May I make a few corrections though. You do need to crack open the motor and install a thicker head gasket if you're gonna run more than 8-9psi reliably. If left with stock compression then max power would be around 320-350whp at 8-9psi. With HG and 15-16psi boost then power will be approx 420-450whp or so. This is taking into account the person is using a turbo around 60mm size.

Also, in your supra pushing 700hp...keep in mind the GTE comes stock with a coolant/oil heat exchanger on the oil filter. Yes it's not that great of a solution but it is still a cooler. On the GE motor there is no such cooler. I would suggest an external cooler on the GE motor if running around the 500hp mark. Also, for those of you guys planning to boost make sure to use a good synthetic oil that will not sludge as easily.

And the final point which nearly EVERYONE cheaps out on and regrets later on...the engine management. Plain and simple and straight to the point: a piggyback will never run the car as nicely as a properly tuned standalone.
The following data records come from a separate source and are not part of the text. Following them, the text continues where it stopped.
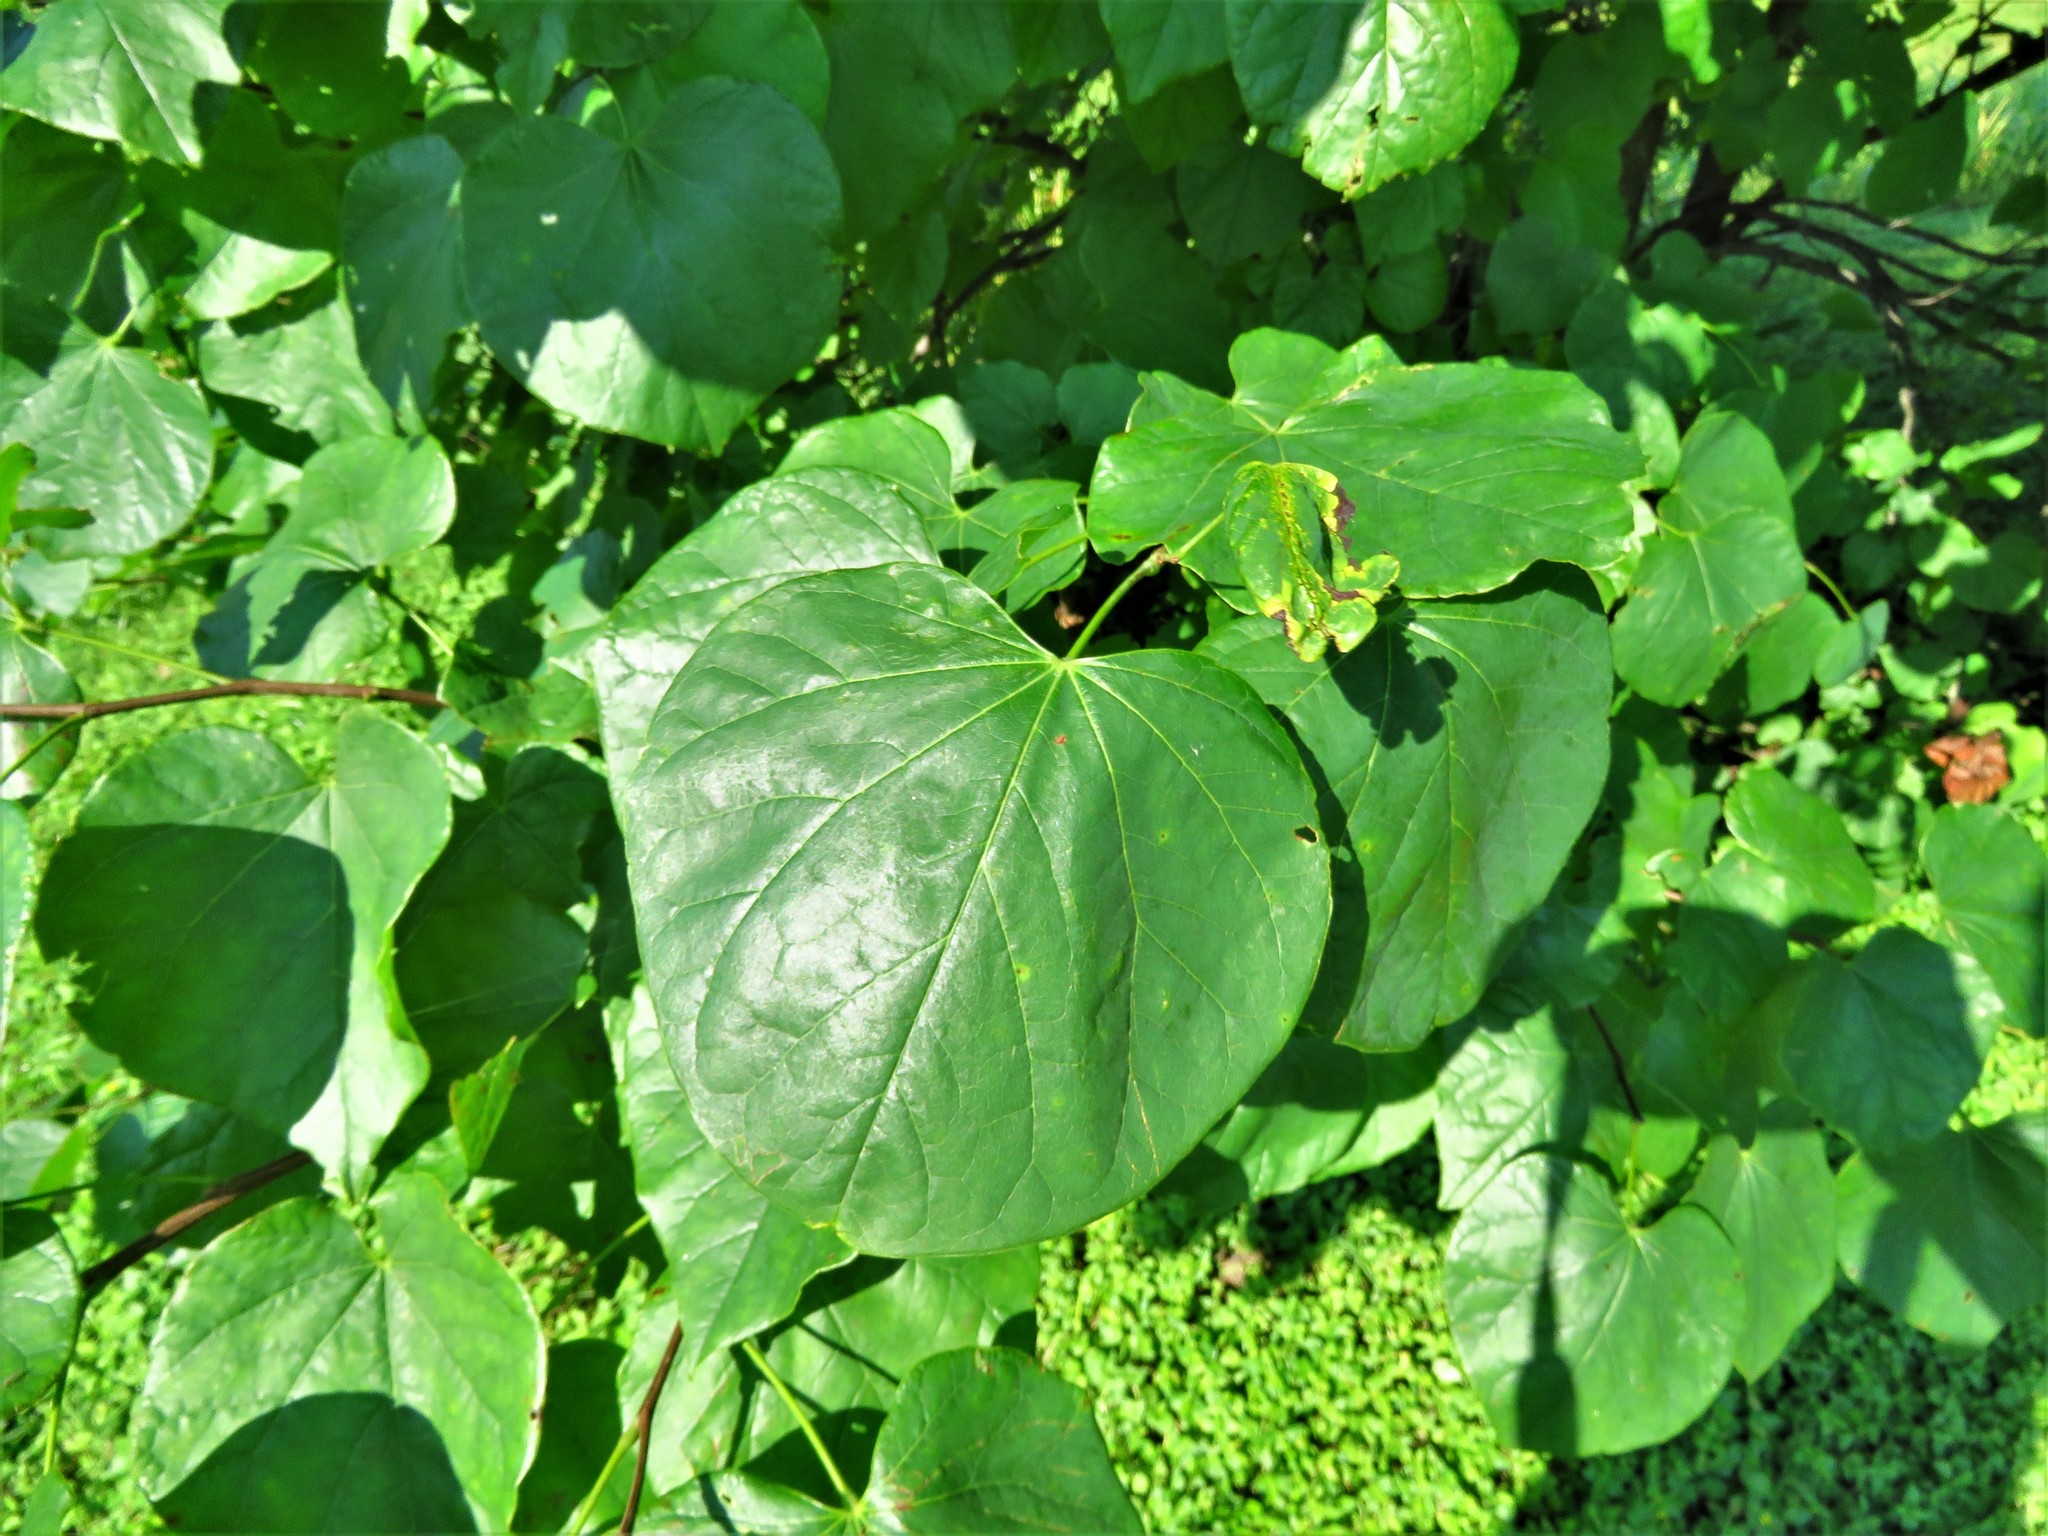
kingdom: Plantae
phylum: Tracheophyta
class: Magnoliopsida
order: Fabales
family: Fabaceae
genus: Cercis
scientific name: Cercis canadensis
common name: Eastern redbud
I made around 75hp more from switching to a standalone compared to a piggyback at the same 14psi.

Hey Jeff, yea I forgot about that head gasket, that was the 1st mod I did. Just install a OEM 94 Supra turbo headgasket. The oil cooler is questionable, I don't think it's necessary, allot of NA-T Supra guys are making big numbers with no issues but it certainly gives you piece of mind. I might do one on my car now tat we're talking about it.